What the task requires: Render all of the lines below as a Markdown table with two columns, n for the row number and Line for the line itself. Omit blank lines, and leave the pictures out of your answer.

━━ The data ━━

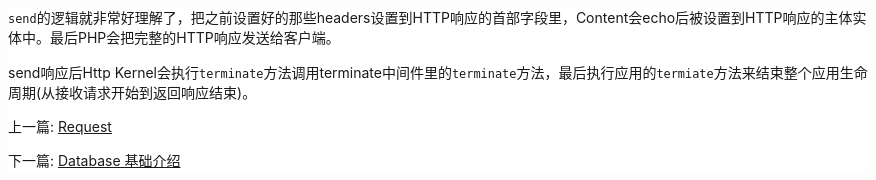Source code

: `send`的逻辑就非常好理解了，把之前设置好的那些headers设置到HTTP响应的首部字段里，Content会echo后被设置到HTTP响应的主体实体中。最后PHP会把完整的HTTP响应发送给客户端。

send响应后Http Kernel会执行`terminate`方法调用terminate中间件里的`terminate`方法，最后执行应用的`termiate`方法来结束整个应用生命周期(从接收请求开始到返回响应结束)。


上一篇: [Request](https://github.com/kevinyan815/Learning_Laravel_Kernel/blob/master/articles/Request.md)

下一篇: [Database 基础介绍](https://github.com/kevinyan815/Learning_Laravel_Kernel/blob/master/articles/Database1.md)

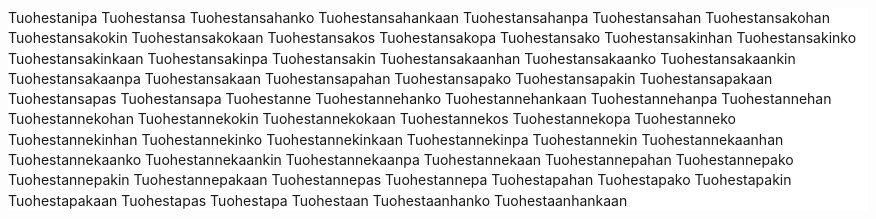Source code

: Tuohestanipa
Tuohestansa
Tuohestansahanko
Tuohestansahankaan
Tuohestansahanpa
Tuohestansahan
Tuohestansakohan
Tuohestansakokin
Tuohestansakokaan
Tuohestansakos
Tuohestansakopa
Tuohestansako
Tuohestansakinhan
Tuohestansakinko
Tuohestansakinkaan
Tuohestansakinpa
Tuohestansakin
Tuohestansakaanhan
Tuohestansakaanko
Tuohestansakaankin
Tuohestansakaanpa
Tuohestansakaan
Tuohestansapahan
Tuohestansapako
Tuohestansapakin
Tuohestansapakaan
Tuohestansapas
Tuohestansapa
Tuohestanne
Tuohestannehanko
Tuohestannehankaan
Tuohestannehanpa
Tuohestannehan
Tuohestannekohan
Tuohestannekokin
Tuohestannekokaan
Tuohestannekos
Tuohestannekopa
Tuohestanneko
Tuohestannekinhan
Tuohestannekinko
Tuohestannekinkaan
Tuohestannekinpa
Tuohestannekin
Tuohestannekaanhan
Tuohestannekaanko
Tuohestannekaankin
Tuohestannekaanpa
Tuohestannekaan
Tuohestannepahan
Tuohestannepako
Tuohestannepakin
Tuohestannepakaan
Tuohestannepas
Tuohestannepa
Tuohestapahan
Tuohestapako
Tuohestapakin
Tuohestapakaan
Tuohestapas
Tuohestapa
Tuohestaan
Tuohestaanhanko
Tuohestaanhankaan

━━━

Answer space:
| n | Line |
|---|---|
| 1 | Source code |
| 2 | : `send`的逻辑就非常好理解了，把之前设置好的那些headers设置到HTTP响应的首部字段里，Content会echo后被设置到HTTP响应的主体实体中。最后PHP会把完整的HTTP响应发送给客户端。 |
| 3 | send响应后Http Kernel会执行`terminate`方法调用terminate中间件里的`terminate`方法，最后执行应用的`termiate`方法来结束整个应用生命周期(从接收请求开始到返回响应结束)。 |
| 4 | 上一篇: [Request](https://github.com/kevinyan815/Learning_Laravel_Kernel/blob/master/articles/Request.md) |
| 5 | 下一篇: [Database 基础介绍](https://github.com/kevinyan815/Learning_Laravel_Kernel/blob/master/articles/Database1.md) |
| 6 | Source code |
| 7 | : Tuohestanipa |
| 8 | Tuohestansa |
| 9 | Tuohestansahanko |
| 10 | Tuohestansahankaan |
| 11 | Tuohestansahanpa |
| 12 | Tuohestansahan |
| 13 | Tuohestansakohan |
| 14 | Tuohestansakokin |
| 15 | Tuohestansakokaan |
| 16 | Tuohestansakos |
| 17 | Tuohestansakopa |
| 18 | Tuohestansako |
| 19 | Tuohestansakinhan |
| 20 | Tuohestansakinko |
| 21 | Tuohestansakinkaan |
| 22 | Tuohestansakinpa |
| 23 | Tuohestansakin |
| 24 | Tuohestansakaanhan |
| 25 | Tuohestansakaanko |
| 26 | Tuohestansakaankin |
| 27 | Tuohestansakaanpa |
| 28 | Tuohestansakaan |
| 29 | Tuohestansapahan |
| 30 | Tuohestansapako |
| 31 | Tuohestansapakin |
| 32 | Tuohestansapakaan |
| 33 | Tuohestansapas |
| 34 | Tuohestansapa |
| 35 | Tuohestanne |
| 36 | Tuohestannehanko |
| 37 | Tuohestannehankaan |
| 38 | Tuohestannehanpa |
| 39 | Tuohestannehan |
| 40 | Tuohestannekohan |
| 41 | Tuohestannekokin |
| 42 | Tuohestannekokaan |
| 43 | Tuohestannekos |
| 44 | Tuohestannekopa |
| 45 | Tuohestanneko |
| 46 | Tuohestannekinhan |
| 47 | Tuohestannekinko |
| 48 | Tuohestannekinkaan |
| 49 | Tuohestannekinpa |
| 50 | Tuohestannekin |
| 51 | Tuohestannekaanhan |
| 52 | Tuohestannekaanko |
| 53 | Tuohestannekaankin |
| 54 | Tuohestannekaanpa |
| 55 | Tuohestannekaan |
| 56 | Tuohestannepahan |
| 57 | Tuohestannepako |
| 58 | Tuohestannepakin |
| 59 | Tuohestannepakaan |
| 60 | Tuohestannepas |
| 61 | Tuohestannepa |
| 62 | Tuohestapahan |
| 63 | Tuohestapako |
| 64 | Tuohestapakin |
| 65 | Tuohestapakaan |
| 66 | Tuohestapas |
| 67 | Tuohestapa |
| 68 | Tuohestaan |
| 69 | Tuohestaanhanko |
| 70 | Tuohestaanhankaan |